The concerto unites both parties in on-going, cyclic variation, but it also pits two characters against each other—cool piano and eccentric orchestra. They connect marvelously through the strange and wonderful triangle part in the last two movements. Fischer made this explicit by seating the percussionist upfront, just behind Hamelin’s left shoulder.
Hamelin’s ease in playing this piece was not showy, but made the music sing. His encore, Liszt’s transcription of the “My Darling” song from Chopin’s Op. 74 Six chants polonais, was modest, lovely, and charming.
After intermission, the Prokofiev symphony came off oddly. The orchestra played with substantial energy and power, and handled all the technical challenges, but the result was at times a good simulation of Prokofiev, rather than the real thing. The blend of instruments, which sounded so convincing in Weber and Liszt, tended to smooth over the composer’s angles and dilute his tart sonorities.

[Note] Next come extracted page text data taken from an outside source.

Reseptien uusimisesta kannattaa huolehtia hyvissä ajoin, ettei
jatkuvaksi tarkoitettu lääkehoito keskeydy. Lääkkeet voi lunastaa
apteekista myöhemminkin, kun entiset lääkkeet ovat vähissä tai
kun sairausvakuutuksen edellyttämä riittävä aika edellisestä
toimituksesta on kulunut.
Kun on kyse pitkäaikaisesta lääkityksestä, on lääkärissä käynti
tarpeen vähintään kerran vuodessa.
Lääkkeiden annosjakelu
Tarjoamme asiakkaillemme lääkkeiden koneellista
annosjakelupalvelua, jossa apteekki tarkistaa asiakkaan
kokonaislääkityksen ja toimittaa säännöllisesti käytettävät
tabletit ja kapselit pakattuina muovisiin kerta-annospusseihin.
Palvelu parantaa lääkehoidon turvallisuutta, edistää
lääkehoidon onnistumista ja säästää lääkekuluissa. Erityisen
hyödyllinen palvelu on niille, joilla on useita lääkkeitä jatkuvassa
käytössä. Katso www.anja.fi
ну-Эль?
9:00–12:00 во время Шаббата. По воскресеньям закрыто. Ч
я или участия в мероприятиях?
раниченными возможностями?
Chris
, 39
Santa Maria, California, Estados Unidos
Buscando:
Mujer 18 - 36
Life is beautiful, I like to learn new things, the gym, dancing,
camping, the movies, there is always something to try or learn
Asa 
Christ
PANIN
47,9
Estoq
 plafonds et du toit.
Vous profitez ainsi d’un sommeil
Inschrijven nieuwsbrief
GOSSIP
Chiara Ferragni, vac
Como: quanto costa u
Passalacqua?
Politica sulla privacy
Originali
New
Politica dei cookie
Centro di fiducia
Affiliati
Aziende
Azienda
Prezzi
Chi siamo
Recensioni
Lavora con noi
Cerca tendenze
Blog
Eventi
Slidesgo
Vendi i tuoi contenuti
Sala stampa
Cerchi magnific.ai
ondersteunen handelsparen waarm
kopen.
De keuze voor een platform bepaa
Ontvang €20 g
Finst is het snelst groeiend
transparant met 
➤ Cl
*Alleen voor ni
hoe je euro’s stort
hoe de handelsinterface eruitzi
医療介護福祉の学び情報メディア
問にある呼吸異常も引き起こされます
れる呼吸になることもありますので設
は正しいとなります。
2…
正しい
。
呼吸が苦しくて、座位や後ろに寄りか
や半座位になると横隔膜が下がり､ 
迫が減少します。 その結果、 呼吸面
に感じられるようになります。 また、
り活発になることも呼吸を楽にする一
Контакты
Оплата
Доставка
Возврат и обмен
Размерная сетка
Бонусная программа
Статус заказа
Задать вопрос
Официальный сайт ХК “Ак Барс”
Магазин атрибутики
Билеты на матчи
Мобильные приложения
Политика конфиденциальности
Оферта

There was also a surprising lack of wit. The overall mood of the symphony is serious and lyrical, a “hymn to free and happy Man,” in Prokofiev’s words, made during the apocalyptic denouement of World War II. But he sets that spirit into greater relief through characteristic sarcasm, especially in the impish scherzo theme and the main tune in the finale, which is marked giocoso. Fischer and the orchestra’s method was to keep the music propulsive but heavy, as if seeking a deeper transformation. That’s a valid goal, but it didn’t succeed.
The orchestra’s encore seemed to be part of another concert entirely. All the musicians stood and, holding the music in their hands, sang what Fischer described as a “4th century Russian church song arranged by a 19th-century composer.” It was a special musical moment, with singing that was sweet and luminous.